Michaël Perrin

Sustainable web development.

Leverage Symfony2 extra features to simplify controller actions

This post presents two simple yet underused Symfony2 features that make actions code shorter and simpler to understand:

  • The @Template annotation
  • Action parameters conversion (optionally used with the @ParamConverter annotation).

We will see step by step how to simplify a generated CRUD controller to leverage these features.

Doctrine filters will be introduced in an upcoming blog post to make things even easier and more reliable in some use cases.

Symfony2 comes with the SensioGeneratorBundle bundle, adding utility commands for generating pages based on a Doctrine schema. A CRUD (Create, Remove, Update, Delete) can be generated from a given Doctrine entity. This will generate a simple structure composed of a controller with all 4 actions + their associated routes + templates + a form type associated to the entity.

This generated structure will be the base of the simplification process introduced in this post.

Generation of a CRUD

Let’s say that a Post Doctrine entity has already been defined in an AcmeBlogBundle.

Generate the associated CRUD:

app/console generate:doctrine:crud --entity=AcmeBlogBundle:Post --with-write  

More information on this in the documentation

Use of @Template

Note that the @Template() annotation is automatically generated by the SensioGeneratorBundle with the annotation format. However, the @Template() annotation can be used for your other actions.

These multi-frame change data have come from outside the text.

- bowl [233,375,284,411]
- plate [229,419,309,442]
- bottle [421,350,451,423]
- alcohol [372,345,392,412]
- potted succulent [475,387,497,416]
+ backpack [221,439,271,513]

Considering the following action:

/**
 * ...
 */
public function showAction($id)  
{
    // ...

    return $this->render('AcmeBlogBundle:Post:show.html.twig', array(
        'entity' => $entity,
    ));
}

Using the @Template() annotation, it will become:

/**
 * ...
 * @Template()
 */
public function showAction($id)  
{
    // ...

    return array(
        'entity' => $entity,
    );
}

This is much more convenient as:

  • The bundle name and the template name don’t need to be explicitly given. No need to change them should the action or bundle be renamed.
  • No more direct call to $this->render(), making things easier to read.

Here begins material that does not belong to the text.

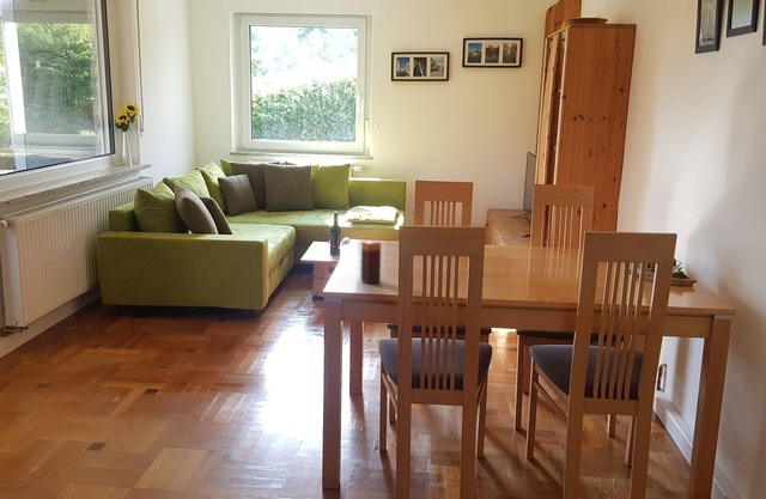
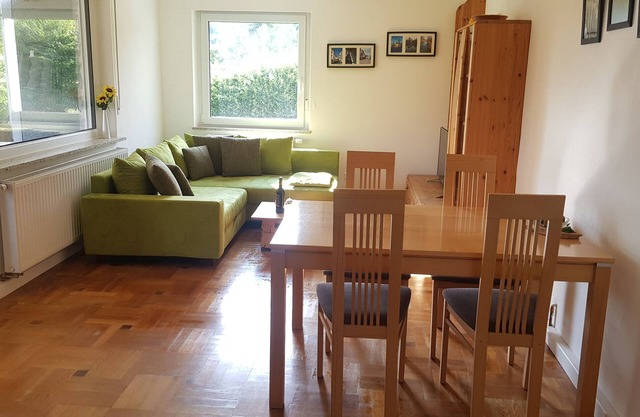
- candle [360,239,382,285]
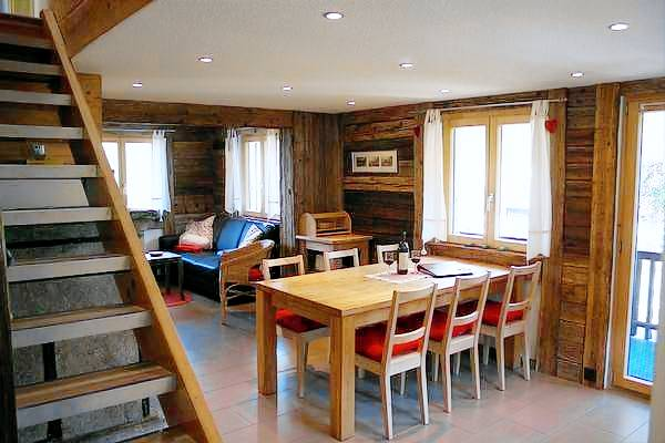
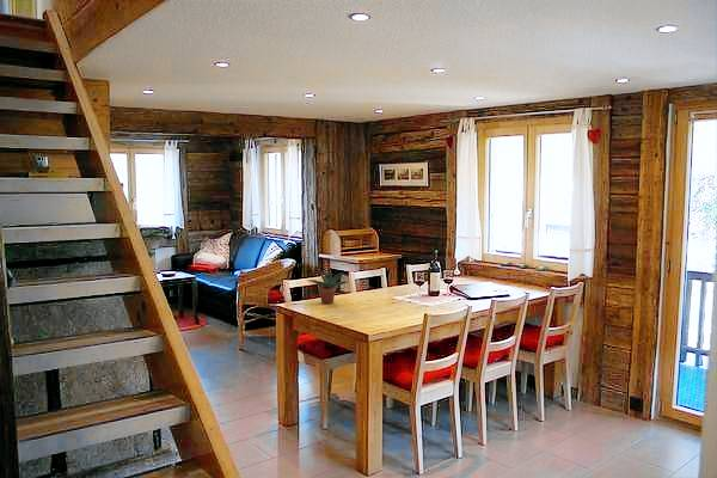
+ potted plant [308,268,349,305]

Don’t forget to add the following use declaration at the beginning of the controller:

use Sensio\Bundle\FrameworkExtraBundle\Configuration\Template;  

The @Template() annotation can take some parameters to define the rendered template name. More information on http://symfony.com/doc/current/bundles/SensioFrameworkExtraBundle/annotations/view.html

The @ParamConverter annotation

The @ParamConverter annotation is a real time saver. Most of the time, it does not even need to be explicitly added as an annotation and will work automatically out of the box.

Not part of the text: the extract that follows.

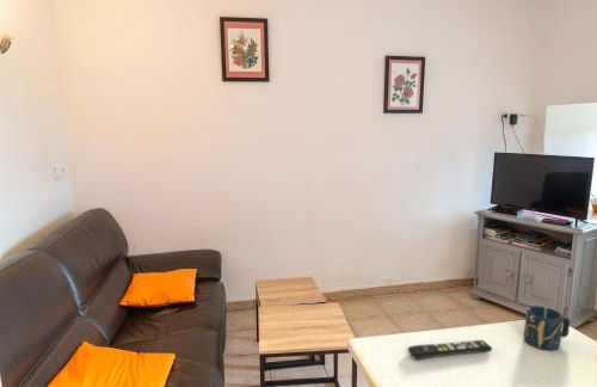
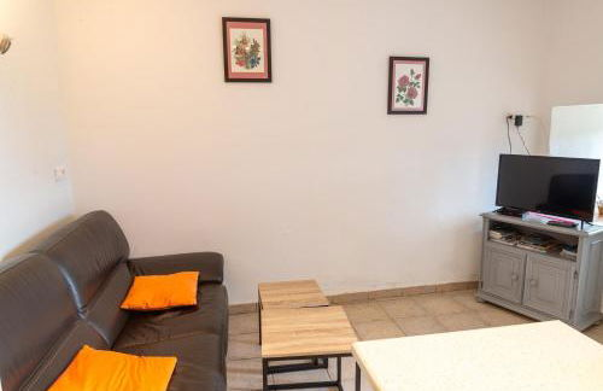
- cup [523,305,571,351]
- remote control [407,339,493,361]
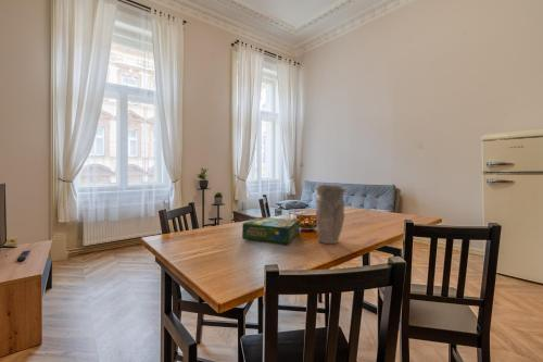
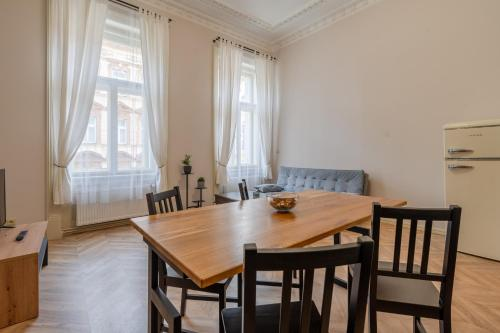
- board game [241,216,301,246]
- vase [315,184,348,245]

Before using the ParamConverter feature:

/**
 * Finds and displays a Post entity.
 *
 * @Template()
 */
public function showAction($id)  
{
    $em = $this->getDoctrine()->getManager();

    $entity = $em->getRepository('AcmeBlogBundle:Post')->find($id);

    if (!$entity) {
        throw $this->createNotFoundException('Unable to find Post entity.');
    }

    return array(
        'entity' => $entity,
    );
}

After:

/**
 * Finds and displays a Post entity.
 *
 * @Template()
 */
public function showAction(Post $post)  
{
    return array(
        'entity' => $post,
    );
}

Isn’t that simpler?

This is really useful as:

  • “Not found 404″ pages are automatically handled: no more need to check the entity existence and throw a new “not found” exception.
  • There’s no more dependance to Doctrine in the controller code
  • As a result, code is much easier to read

The ParamConverter simply uses the route parameter (generally the id, but it could be a slug of any kind) and searches for an existing entity using its primary key.

Would you want to use an any other entity property for searching the entity in the database, this can be done with parameters of the @ParamConverter annotation.